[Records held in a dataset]

==============================

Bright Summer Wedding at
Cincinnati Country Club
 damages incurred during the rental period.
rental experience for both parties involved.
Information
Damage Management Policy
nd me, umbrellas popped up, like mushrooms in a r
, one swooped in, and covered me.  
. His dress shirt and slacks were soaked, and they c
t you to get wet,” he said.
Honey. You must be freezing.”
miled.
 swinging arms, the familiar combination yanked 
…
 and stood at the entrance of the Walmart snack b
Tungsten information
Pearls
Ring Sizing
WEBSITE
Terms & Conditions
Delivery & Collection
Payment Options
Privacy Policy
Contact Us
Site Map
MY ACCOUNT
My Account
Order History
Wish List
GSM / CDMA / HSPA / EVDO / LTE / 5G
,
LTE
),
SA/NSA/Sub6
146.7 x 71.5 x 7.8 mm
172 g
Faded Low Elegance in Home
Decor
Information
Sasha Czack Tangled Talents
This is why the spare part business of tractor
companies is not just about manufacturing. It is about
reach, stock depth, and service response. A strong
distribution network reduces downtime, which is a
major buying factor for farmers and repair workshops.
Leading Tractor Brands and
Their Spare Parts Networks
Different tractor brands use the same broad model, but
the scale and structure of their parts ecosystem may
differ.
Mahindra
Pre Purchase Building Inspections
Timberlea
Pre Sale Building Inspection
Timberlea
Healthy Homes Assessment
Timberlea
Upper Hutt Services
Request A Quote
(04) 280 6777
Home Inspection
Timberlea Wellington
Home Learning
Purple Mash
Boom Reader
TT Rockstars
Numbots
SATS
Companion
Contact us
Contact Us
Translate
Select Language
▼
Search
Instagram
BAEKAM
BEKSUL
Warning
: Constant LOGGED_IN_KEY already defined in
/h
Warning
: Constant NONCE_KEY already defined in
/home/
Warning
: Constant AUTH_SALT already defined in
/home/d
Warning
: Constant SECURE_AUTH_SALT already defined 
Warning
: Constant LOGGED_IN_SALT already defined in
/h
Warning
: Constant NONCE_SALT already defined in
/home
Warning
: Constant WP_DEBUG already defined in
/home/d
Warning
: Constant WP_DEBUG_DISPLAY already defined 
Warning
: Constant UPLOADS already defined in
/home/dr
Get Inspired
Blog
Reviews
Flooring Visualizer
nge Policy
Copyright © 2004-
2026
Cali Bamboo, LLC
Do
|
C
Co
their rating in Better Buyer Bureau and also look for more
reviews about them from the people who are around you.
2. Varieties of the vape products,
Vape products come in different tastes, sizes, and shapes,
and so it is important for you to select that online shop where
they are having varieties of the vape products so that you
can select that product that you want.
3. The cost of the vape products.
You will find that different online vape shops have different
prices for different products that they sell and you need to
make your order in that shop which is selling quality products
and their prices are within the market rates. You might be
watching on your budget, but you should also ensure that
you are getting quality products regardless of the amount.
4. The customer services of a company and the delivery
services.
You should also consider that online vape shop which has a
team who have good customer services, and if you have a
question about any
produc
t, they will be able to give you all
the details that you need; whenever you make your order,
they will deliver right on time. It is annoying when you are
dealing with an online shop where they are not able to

==============================

* **Assigned task**
List each line from the items above that contains the string "Constant".

* **Completed task**
: Constant LOGGED_IN_KEY already defined in
: Constant NONCE_KEY already defined in
: Constant AUTH_SALT already defined in
: Constant SECURE_AUTH_SALT already defined 
: Constant LOGGED_IN_SALT already defined in
: Constant NONCE_SALT already defined in
: Constant WP_DEBUG already defined in
: Constant WP_DEBUG_DISPLAY already defined 
: Constant UPLOADS already defined in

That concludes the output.